> _Excerpted text_:
Senator praises enforcement of foreign agent registration law in Manafort, Gates case -- 3:11 p.m.
The Republican chairman of the Senate Judiciary Committee is praising the Justice Department for enforcing a law that requires agents of foreign governments to register with the United States.
Chuck Grassley is reacting to the indictment of President Donald Trump’s former campaign chairman, Paul Manafort, and associate Rick Gates on 12 counts, including acting as an unregistered foreign agent. The federal indictment from special counsel Robert Mueller charges the men funneled payments through foreign companies and bank accounts as part of political work in Ukraine.
Grassley has long prodded the government to better enforce the law, called the Foreign Agents Registration Act. He said ‘‘it should be enforced fairly and consistently, regardless of politics or any other factor.’’
Grassley’s panel is investigating Russian meddling in the 2016 election. -- AP
House Dem calls for limit on president’s authority to pardon -- 3:09 p.m.

> _Things to do_:
(a) Answer these questions from the news brief above:
(i) On how many counts were Manafort and Gates indicted?
(ii) What law has Grassley long pressed the government to enforce better?
(iii) What is Grassley's panel investigating?
(b) Set down the passage of the news brief that begins at the words "Chuck Grassley is" and ends after the words "-- 3:09 p.m.".

> _Available data_:

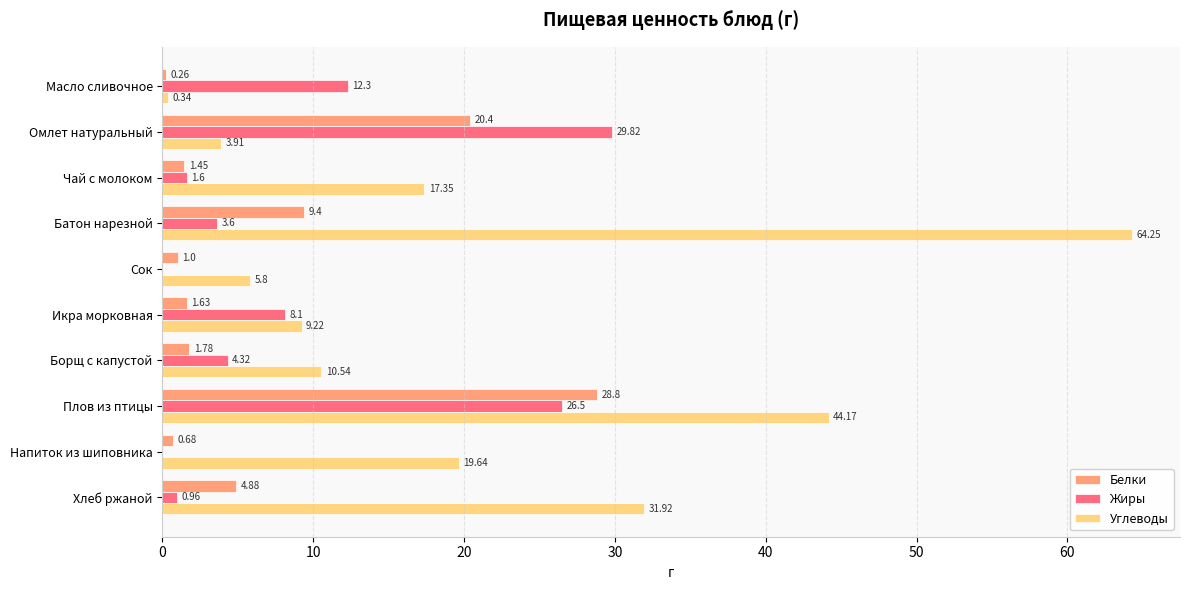

At which category is the sum across all series the highest?

Плов из птицы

> _Answers by item number_:
(a)
(i) 12 counts.
(ii) The Foreign Agents Registration Act.
(iii) Russian meddling in the 2016 election.

(b)
Chuck Grassley is reacting to the indictment of President Donald Trump’s former campaign chairman, Paul Manafort, and associate Rick Gates on 12 counts, including acting as an unregistered foreign agent. The federal indictment from special counsel Robert Mueller charges the men funneled payments through foreign companies and bank accounts as part of political work in Ukraine.
Grassley has long prodded the government to better enforce the law, called the Foreign Agents Registration Act. He said ‘‘it should be enforced fairly and consistently, regardless of politics or any other factor.’’
Grassley’s panel is investigating Russian meddling in the 2016 election. -- AP
House Dem calls for limit on president’s authority to pardon -- 3:09 p.m.